A change in the URL may or may not go unnoticed, but different designs, navigation menus, layouts, logos, etc would be disruptions.
As an example – there are usually huge abandonment rates when sending people to a PayPal hosted checkout/payment page. It looks different, it’s not the design/style/font size/etc. they were used to and it breaks their mojo, causing confusion or introducing the opportunity for second guessing and buyer’s remorse before the purchase.
BUT, integrate with PayPal’s api, roll your own payment solution on your own site using your layout, fonts, etc so it is seamlessly integrated, and people will be more likely not to abandon.
It’s not that you’re more trusted or known than PayPal, it’s the interruption that snaps them briefly out of buying mode. That tiny “what just happened” moment introduces just enough doubt/hesitation/concern in people to cause more of them to abandon the purchase.
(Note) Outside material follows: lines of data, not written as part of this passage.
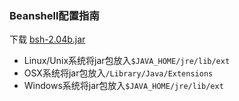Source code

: ### Beanshell配置指南

下载 [bsh-2.04b.jar](http://www.beanshell.org/bsh-2.0b4.jar)

* Linux/Unix系统将jar包放入`$JAVA_HOME/jre/lib/ext`
* OSX系统将jar包放入`/Library/Java/Extensions`
* Windows系统将jar包放入`$JAVA_HOME/jre/lib/ext`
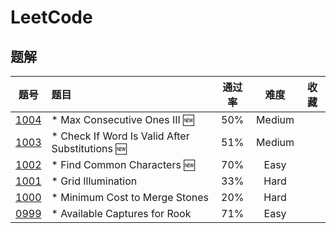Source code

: # LeetCode

## 题解

|                                       题号                                        | 题目                                               | 通过率 |  难度  | 收藏  |
| :-------------------------------------------------------------------------------: | :------------------------------------------------- | :----: | :----: | :---: |
|          [1004](https://leetcode.com/problems/max-consecutive-ones-iii/)          | * Max Consecutive Ones III :new:                   |  50%   | Medium |
| [1003](https://leetcode.com/problems/check-if-word-is-valid-after-substitutions/) | * Check If Word Is Valid After Substitutions :new: |  51%   | Medium |
|           [1002](https://leetcode.com/problems/find-common-characters/)           | * Find Common Characters :new:                     |  70%   |  Easy  |
|             [1001](https://leetcode.com/problems/grid-illumination/)              | * Grid Illumination                                |  33%   |  Hard  |
|        [1000](https://leetcode.com/problems/minimum-cost-to-merge-stones/)        | * Minimum Cost to Merge Stones                     |  20%   |  Hard  |
|        [0999](https://leetcode.com/problems/available-captures-for-rook/)         | * Available Captures for Rook                      |  71%   |  Easy  |
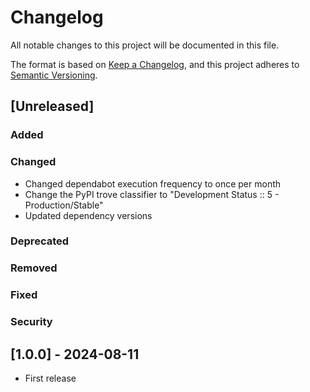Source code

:# Changelog

All notable changes to this project will be documented in this file.

The format is based on [Keep a Changelog](https://keepachangelog.com/en/1.1.0/),
and this project adheres to [Semantic Versioning](https://semver.org/spec/v2.0.0.html).

## [Unreleased]

### Added
### Changed

- Changed dependabot execution frequency to once per month
- Change the PyPI trove classifier to "Development Status :: 5 - Production/Stable"
- Updated dependency versions

### Deprecated
### Removed
### Fixed

### Security

## [1.0.0] - 2024-08-11

- First release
It’s UX and buyer psychology, and why I suggest that it comes down strictly to dollars and cents. If you’re going to sell $50/year of merchandise, it’s not worth the $101. UNLESS you know that you’re losing more than the $101 each year in sales.
Analytics will help you here. Do a good job of tracking what people are putting in their cart, how they’re navigating the site, and if/when they’re abandoning. If it’s happening during your transition to the other site for checkout (and happening enough to justify the $101/yr), you’ve got your answer.